In our military situation, where the Torah scroll is transported in a portable Holy Ark which does not have a set location but instead accompanies the unit in its travels, there are four considerations to rule leniently, in addition to the lenient approach of the Biur Halacha.
1. The Designation of the Torah Scroll
Rabbi Zvi Pesach Frank (Har Zvi Orach Chaim no. 71) proves from Yoma 70a and Sotah 44a that our prohibition applies only to a Torah scroll which is intended to be permanently housed in a synagogue, but not to a Sefer Torah whose intended use is for individuals to study from it, wherever they may be.
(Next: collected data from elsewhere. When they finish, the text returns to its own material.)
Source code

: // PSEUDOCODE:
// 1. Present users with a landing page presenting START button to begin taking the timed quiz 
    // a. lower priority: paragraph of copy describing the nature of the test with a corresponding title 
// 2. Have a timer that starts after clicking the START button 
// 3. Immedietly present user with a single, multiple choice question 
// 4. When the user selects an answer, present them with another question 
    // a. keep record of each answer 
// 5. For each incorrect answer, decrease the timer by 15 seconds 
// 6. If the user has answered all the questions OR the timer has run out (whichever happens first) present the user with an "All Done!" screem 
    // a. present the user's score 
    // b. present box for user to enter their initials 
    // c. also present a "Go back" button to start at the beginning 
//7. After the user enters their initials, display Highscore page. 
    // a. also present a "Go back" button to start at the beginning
It is quite possible to apply Rabbi Frank's reasoning to our situation, and assert that since this Sefer Torah has been designated to accompany the unit in its sojourning, one may take the Scroll along with the unit.
2. For Whom is the Scroll Brought?
Just as the Rama mentioned above rules that a Sefer Torah may always be brought to a distinguished personality, so too it may be said that a Minyan enjoys the same privilege as a distinguished personality. Evidence for this may be found in Horayot 13a which states that the community sin offering is brought prior to the sin offering of the President, since the community takes precedence even over such a distinguished individual (see also Teshuvot Rashba 1:115, Beit Shlomo Orach Chaim no. 34, and Zecher Yehosef Orach Chaim no. 35 for similar assertions).
[Editors note: The Teshuvot Beit Shlomo was authored by the great great grandfather of Torah Academy student Dovid Gilad]
3. What Will the Torah be Used for, if not Transported?
Kaf Hachaim (135:82) cites Teshuvot P'nei Aharon who permits the transportation of a Torah Scroll in a situation in which it would otherwise not be used. Similarly, there is an additional consideration to allow the moving of the Torah when no Minyan remains in the base to read from the Torah.
4. When the Scroll is Brought and How it is Brought.
We previously mentioned the Rama's lenient ruling, that the Torah may be brought a day or two prior to the Torah reading. Magen Avraham (135:22) cites Maharam of Padua who states that the essence of the requirement is that there be a set place for the Scroll. Pri Megadim (135:22) adds that what is truly required is the set place for the Sefer Torah and not that it be in place a day or two prior to the reading.
Accordingly, if the Torah is transported in its Holy Ark, then halacha does not require the Scroll to be in place a day or two prior to the Torah reading. The focus is on the place of the Scroll in the Ark and not the placement of the Holy Ark (see Taz 135:12, however, who appears to reject this approach).
Accordingly, there exist four considerations to rule leniently, in addition to the lenient approach of the Biur Halacha. Therefore, one may transport a Torah Scroll which is designated to be transported from place to place and is placed in a portable Holy Ark made especially for this Scroll, even if the Torah is to be read from only once. Nevertheless, it is best to honor the Torah Scroll by bringing the Ark to the place of prayer prior to the begining of services, or at the very least before the time of Torah reading.